Angry red appeared on the walls like a coat of paint. It blistered and peeled, then flaked off, each flake drifting slowly in the lamplight. Doncia sat on a rug near the warm stove, rocking slowly and watching. She forced her clenched hands apart and slipped one into her pocket to grasp the cool metal of her pocketwatch.
Mother was ironing, her face a sheen of sweat. The oil-fired iron hissed and burbled, and steam from other people’s clothes rose in angry clouds. Some of it snuck under the lamp glass, flaring the flame, and Mother paused and looked up, her eyes clear, grey, and sharp.
‘In no way is it your fault,’ she said, ‘nothing you could have done might have prevented it, and nothing you can do will bring him back.’
Things said once were often true, Doncia knew, and things said many times were possibly still true, but when somebody said something way too many times it was definitely time to doubt.
She squeezed her pocketwatch, willing the red flakes to disappear, and one by one they began to wink away. The pocketwatch was the last thing Father gave her. It told the time of course, and it could measure how long it took to run up to Clee Castle gate, but it was also somehow special on the inside. She squeezed it harder. Every little tick-tick-tick echoed from the walls, the cast iron stove, and even her own teeth.
The last of the red flakes disappeared, dissolving into the clouds of steam.
‘Good night Mother,’ she said.
🔸⏱️🔸
A noise woke Doncia in the middle of the night. She hooked her fingers under the catches and heaved the window up. Cold blasted in, making her cough.
High in the gap between their tenement and the next, a few pinprick stars snuffed out then flashed back to life. She felt something out there, something big and new and important.
She dragged her chest under the window, then stood on it and climbed out. The railing was old and rusty, goosebumps tickled her arms, and the metal treads made her feet numb, but it was only two flights to the top. She pushed open the squeaky gate and started out onto a channel between the sloping tiles. The milky-way arched overhead, seeming to hang close.
She found a relatively comfortable place to lean back. Though she wasn’t sure what she was waiting for, it seemed sensible. She shivered. Even if you might not believe in something, even when you see it, you still don’t want to miss it.
The stars twinkled so close she reached out and pretended to pluck one. Mr. Langwish said philosophers thought each star kept a family of worlds, like a mother duck with a family of ducklings, and on each of those worlds lived people just like her. As unbelievable ideas go, it was a good one, and if it was true, those stars can’t have just gone out and come back on again. Something must had stopped her from seeing them, must have got in the way. So she waited to see if it might come back.
A bell chimed twice—the bell on the clock tower at Clee City Station.
A tiny bat flitted around her three times then buzzed away over the roofs.
She stretched her neck and moved her head around. The station clock chimed the half-hour. She started to shiver more, but didn’t want to give up.
Some of the stars went out! A big, dark creature was flying across the sky, from the direction of the castle, and as it flew got in the way of the stars. Doncia couldn’t quite make it out, but imagined it was shaped just like the tiny bat, only larger than a person.
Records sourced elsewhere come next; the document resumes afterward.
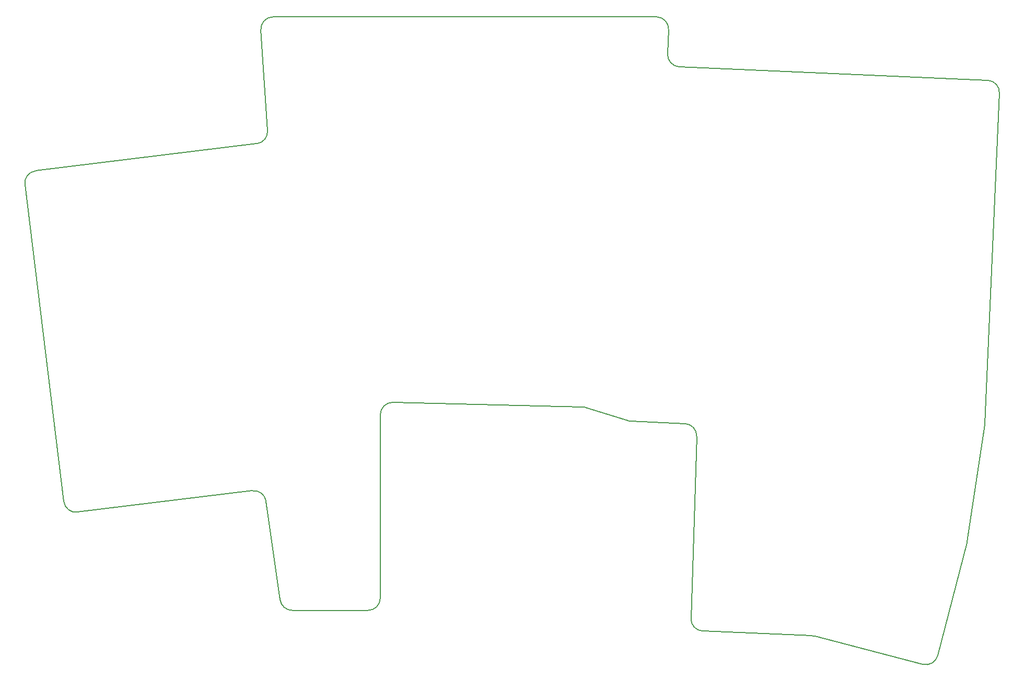
<source format=gm1>
G04 #@! TF.GenerationSoftware,KiCad,Pcbnew,8.0.5-dirty*
G04 #@! TF.CreationDate,2024-10-14T15:47:29+03:00*
G04 #@! TF.ProjectId,Kivipallur_left,4b697669-7061-46c6-9c75-725f6c656674,1*
G04 #@! TF.SameCoordinates,Original*
G04 #@! TF.FileFunction,Profile,NP*
%FSLAX46Y46*%
G04 Gerber Fmt 4.6, Leading zero omitted, Abs format (unit mm)*
G04 Created by KiCad (PCBNEW 8.0.5-dirty) date 2024-10-14 15:47:29*
%MOMM*%
%LPD*%
G01*
G04 APERTURE LIST*
G04 #@! TA.AperFunction,Profile*
%ADD10C,0.150000*%
G04 #@! TD*
G04 APERTURE END LIST*
D10*
X206757757Y-141346665D02*
G75*
G02*
X204315667Y-142780839I-1936257J500765D01*
G01*
X116427096Y-102271590D02*
G75*
G02*
X118474900Y-100272167I2000004J-10D01*
G01*
X95685384Y-114617785D02*
G75*
G02*
X97909187Y-116321235I243716J-1985115D01*
G01*
X164886763Y-45833197D02*
G75*
G02*
X162975736Y-43751784I87237J1998097D01*
G01*
X67360227Y-118095677D02*
G75*
G02*
X65131422Y-116354320I-243727J1985077D01*
G01*
X214843092Y-48014338D02*
G75*
G02*
X216753958Y-50099673I-87192J-1998062D01*
G01*
X149183563Y-101006380D02*
X118474900Y-100272162D01*
X98151578Y-56193640D02*
G75*
G02*
X96399688Y-58310954I-1995578J-132260D01*
G01*
X65131395Y-116354323D02*
X58818563Y-64940432D01*
X116427095Y-102271590D02*
X116427095Y-132023200D01*
X114427095Y-134023200D02*
X102162749Y-134023200D01*
X100182679Y-132304843D02*
X97909193Y-116321234D01*
X214391243Y-103954017D02*
X211529073Y-122855200D01*
X186471031Y-138162566D02*
X168677091Y-137385666D01*
X164886762Y-45833197D02*
X214843092Y-48014337D01*
X149183563Y-101006380D02*
G75*
G02*
X149741300Y-101099670I-47763J-1999420D01*
G01*
X99064074Y-37723200D02*
X161141969Y-37723200D01*
X168677092Y-137385667D02*
G75*
G02*
X166765336Y-135324194I87208J1998067D01*
G01*
X157040065Y-103345668D02*
G75*
G02*
X156521765Y-103253699I87235J1998068D01*
G01*
X163140233Y-39806517D02*
X162975737Y-43751784D01*
X58818564Y-64940432D02*
G75*
G02*
X60559913Y-62711571I1985136J243732D01*
G01*
X166765334Y-135324194D02*
X167701716Y-105789169D01*
X211487911Y-123056518D02*
X206757757Y-141346666D01*
X214411883Y-103741813D02*
G75*
G02*
X214391244Y-103954017I-1997883J87213D01*
G01*
X95685384Y-114617784D02*
X67360226Y-118095676D01*
X98151578Y-56193639D02*
X97068454Y-39855498D01*
X97068454Y-39855498D02*
G75*
G02*
X99064074Y-37723174I1995646J132298D01*
G01*
X165789959Y-103727697D02*
G75*
G02*
X167701703Y-105789169I-87259J-1998103D01*
G01*
X102162750Y-134023200D02*
G75*
G02*
X100182631Y-132304850I-50J2000000D01*
G01*
X216753949Y-50099673D02*
X214411883Y-103741814D01*
X204315654Y-142780888D02*
X186889601Y-138225680D01*
X60559917Y-62711601D02*
X96399697Y-58311029D01*
X116427095Y-132023200D02*
G75*
G02*
X114427095Y-134023195I-1999995J0D01*
G01*
X156521765Y-103253699D02*
X149741297Y-101099681D01*
X186471031Y-138162566D02*
G75*
G02*
X186889602Y-138225677I-87231J-1998134D01*
G01*
X211529072Y-122855200D02*
G75*
G02*
X211487909Y-123056518I-1977172J299400D01*
G01*
X165789959Y-103727696D02*
X157040065Y-103345668D01*
X161141970Y-37723200D02*
G75*
G02*
X163140264Y-39806518I30J-2000000D01*
G01*
M02*

</source>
The rooftop might not be such a clever place to be, but the creature was so close there was no time to flee. She scrambled along the channel and hid under an eave. She shivered more now, but not from the cold. It was going to fly directly over. Her left hand slipped into her pocket and gripped her pocketwatch.
The creature didn’t seem to see her, but she could see it was a little like a fox, a little like a woman, and a lot like a bat. The wings were black, but the body was grey, and it flew terribly fast. As fast as it had come, it was gone.
She could feel her own heart beating, hard and rapid like it was right up in her throat, and though she tightened her muscles she couldn’t stop shivering. There was a demon flying over the roofs! Only she had seen it, only she had come up onto the roof in the cold dark night and caught a glimpse of a demon.
She climbed carefully back down the fire escape and in through her window. The frame was stiff, and when she got it going it slipped from her hands and banged against the sill. She jumped into bed and pulled the covers up, so she could pretend to be asleep if Mother came to investigate.
A demon was flying over Clee. Now she just had to decide if she believed in it or not.